05 C Cycling Enrichment
Jupyter notebook from the Harvard Forest Long-Term Warming — DNA vs RNA Functional Response project.
NB05 — H2: Carbon-cycling KO enrichment under warming¶
Plus a clean H1 sensitivity check using direct (non-incubated) samples only.
H2: Carbon-degradation KOs (CAZymes, peptidases, TCA, β-oxidation, aromatic catabolism, methane, C1) are enriched in heated metatranscriptomes compared to controls, reflecting the published Barre Woods finding of accelerated respiration.
Approach:
- Load the curated 60-KO C-cycling list from
user_data/c_cycling_kos.tsv. - Per-KO heated-vs-control t-test (Welch) on log relative abundance, separately for DNA and RNA pools, stratified by horizon and overall.

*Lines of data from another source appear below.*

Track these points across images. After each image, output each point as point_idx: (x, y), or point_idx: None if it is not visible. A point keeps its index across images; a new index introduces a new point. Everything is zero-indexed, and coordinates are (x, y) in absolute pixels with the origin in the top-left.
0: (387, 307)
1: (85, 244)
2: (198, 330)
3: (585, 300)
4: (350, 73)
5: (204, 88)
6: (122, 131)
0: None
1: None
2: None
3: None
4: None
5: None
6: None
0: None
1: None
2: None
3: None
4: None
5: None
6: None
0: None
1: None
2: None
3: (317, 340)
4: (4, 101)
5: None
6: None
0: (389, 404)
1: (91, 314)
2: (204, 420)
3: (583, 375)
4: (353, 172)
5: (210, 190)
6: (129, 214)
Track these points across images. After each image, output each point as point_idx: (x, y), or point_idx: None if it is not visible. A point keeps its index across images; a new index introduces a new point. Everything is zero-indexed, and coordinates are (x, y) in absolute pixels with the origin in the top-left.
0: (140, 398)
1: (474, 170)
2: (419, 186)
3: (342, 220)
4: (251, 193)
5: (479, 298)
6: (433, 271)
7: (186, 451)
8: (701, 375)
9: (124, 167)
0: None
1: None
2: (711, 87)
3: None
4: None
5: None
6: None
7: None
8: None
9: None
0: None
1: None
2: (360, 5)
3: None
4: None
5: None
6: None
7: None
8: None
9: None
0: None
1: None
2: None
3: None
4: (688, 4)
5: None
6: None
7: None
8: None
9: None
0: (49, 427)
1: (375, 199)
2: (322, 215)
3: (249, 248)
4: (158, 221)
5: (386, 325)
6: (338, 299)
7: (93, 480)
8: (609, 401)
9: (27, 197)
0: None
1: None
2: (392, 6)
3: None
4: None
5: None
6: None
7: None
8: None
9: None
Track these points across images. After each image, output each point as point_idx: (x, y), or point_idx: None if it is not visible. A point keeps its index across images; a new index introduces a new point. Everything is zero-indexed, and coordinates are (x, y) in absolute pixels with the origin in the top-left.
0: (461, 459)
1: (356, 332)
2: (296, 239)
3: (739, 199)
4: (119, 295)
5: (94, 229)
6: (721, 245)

- Test enrichment of C-cycling KOs vs all KOs in the heated-up direction (Fisher's exact).
- Volcano plot.
- H1 sensitivity — re-run NB04's PERMANOVA on direct-sampled subsets only (no incubated).
import os
import numpy as np
import pandas as pd
import matplotlib.pyplot as plt
from scipy.spatial.distance import pdist, squareform
from scipy.stats import ttest_ind, false_discovery_control, fisher_exact
DATA_DIR = os.path.abspath('../data')
FIG_DIR = os.path.abspath('../figures')
USER_DIR = os.path.abspath('../user_data')
design = pd.read_csv(os.path.join(DATA_DIR, 'sample_design.tsv'), sep='\t')
ko = pd.read_csv(os.path.join(DATA_DIR, 'ko_counts_by_sample.tsv.gz'), sep='\t')
c_kos = pd.read_csv(os.path.join(USER_DIR, 'c_cycling_kos.tsv'), sep='\t')
print(f'Curated C-cycling KOs: {len(c_kos)}')
print(c_kos['category'].value_counts())
Curated C-cycling KOs: 62 category cazyme 15 tca 15 methane 8 peptidase 7 aromatic 7 beta_oxidation 6 c1 4 Name: count, dtype: int64
def build_kotable(ko_df, src):
sub = ko_df[ko_df['source'] == src]
mat = sub.pivot_table(index='biosample_id', columns='ko',
values='gene_count', aggfunc='sum', fill_value=0)
rab = mat.div(mat.sum(axis=1), axis=0)
return mat, rab
_, dna_rab = build_kotable(ko, 'DNA')
_, rna_rab = build_kotable(ko, 'RNA')
design_idx = design.set_index('biosample_id')
print(f'DNA: {dna_rab.shape}, RNA: {rna_rab.shape}')
DNA: (28, 12863), RNA: (39, 14302)
1. Per-KO heated-vs-control test (DNA and RNA)¶
Welch t-test on log10 relative abundance (with pseudo-count 1e-6). Stratify by horizon to give two parallel views (organic and mineral).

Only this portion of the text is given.